Activity »
For this exercise, the lines from the one with "and the environment." through the final line of the data below are to be transcribed exactly, and pictures are to be skipped.

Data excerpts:
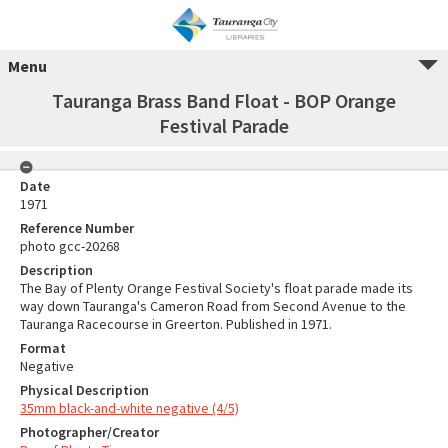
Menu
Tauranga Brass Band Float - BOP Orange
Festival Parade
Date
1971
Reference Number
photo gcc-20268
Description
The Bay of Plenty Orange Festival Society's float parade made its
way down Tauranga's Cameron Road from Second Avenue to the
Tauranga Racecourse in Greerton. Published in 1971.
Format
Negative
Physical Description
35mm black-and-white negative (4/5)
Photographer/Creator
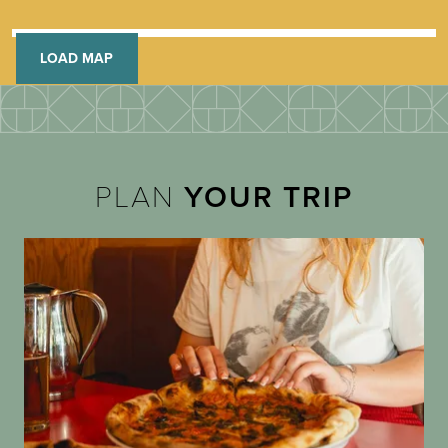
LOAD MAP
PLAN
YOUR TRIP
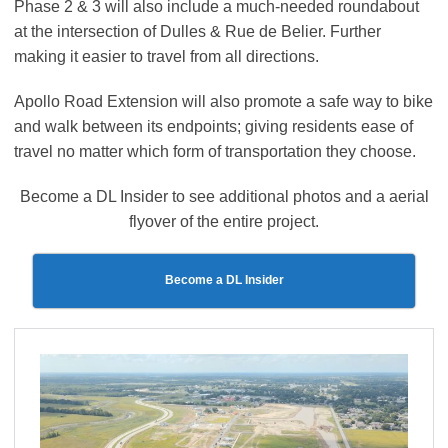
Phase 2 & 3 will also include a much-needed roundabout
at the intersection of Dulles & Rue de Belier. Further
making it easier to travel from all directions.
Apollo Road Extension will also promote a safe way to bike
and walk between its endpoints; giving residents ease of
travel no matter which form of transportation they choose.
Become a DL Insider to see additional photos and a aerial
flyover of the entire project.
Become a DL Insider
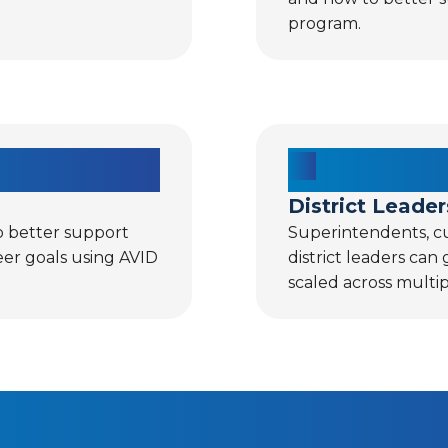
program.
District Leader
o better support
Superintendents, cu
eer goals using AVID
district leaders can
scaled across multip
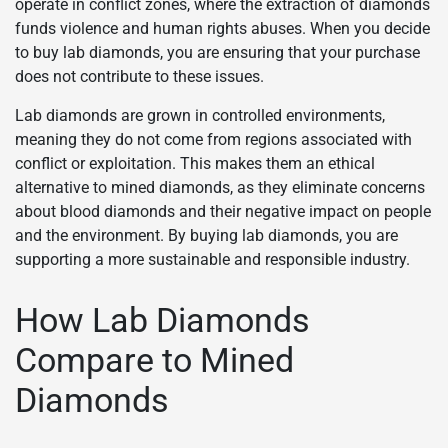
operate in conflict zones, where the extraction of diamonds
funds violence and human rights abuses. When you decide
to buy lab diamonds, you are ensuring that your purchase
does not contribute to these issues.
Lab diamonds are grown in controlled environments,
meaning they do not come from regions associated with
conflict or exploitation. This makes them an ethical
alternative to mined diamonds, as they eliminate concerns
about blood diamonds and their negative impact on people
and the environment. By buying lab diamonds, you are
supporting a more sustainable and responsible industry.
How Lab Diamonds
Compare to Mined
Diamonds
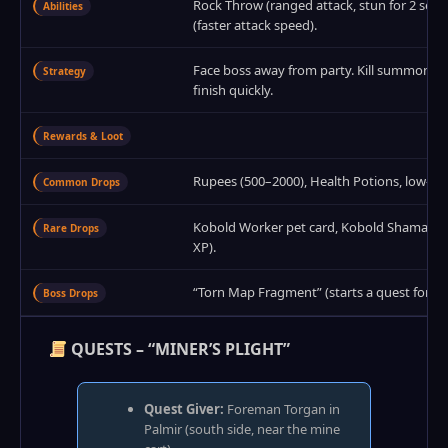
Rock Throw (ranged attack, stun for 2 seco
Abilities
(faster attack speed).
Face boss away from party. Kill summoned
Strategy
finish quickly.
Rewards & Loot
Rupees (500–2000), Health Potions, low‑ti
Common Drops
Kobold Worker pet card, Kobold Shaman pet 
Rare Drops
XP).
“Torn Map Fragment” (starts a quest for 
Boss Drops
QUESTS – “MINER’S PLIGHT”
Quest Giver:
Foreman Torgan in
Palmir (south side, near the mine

Written reply »
and the environment. By buying lab diamonds, you are
supporting a more sustainable and responsible industry.
How Lab Diamonds
Compare to Mined
Diamonds
Rock Throw (ranged attack, stun for 2 seco
Abilities
(faster attack speed).
Face boss away from party. Kill summoned
Strategy
finish quickly.
Rewards & Loot
Rupees (500–2000), Health Potions, low‑ti
Common Drops
Kobold Worker pet card, Kobold Shaman pet 
Rare Drops
XP).
“Torn Map Fragment” (starts a quest for 
Boss Drops
QUESTS – “MINER’S PLIGHT”
Quest Giver:
Foreman Torgan in
Palmir (south side, near the mine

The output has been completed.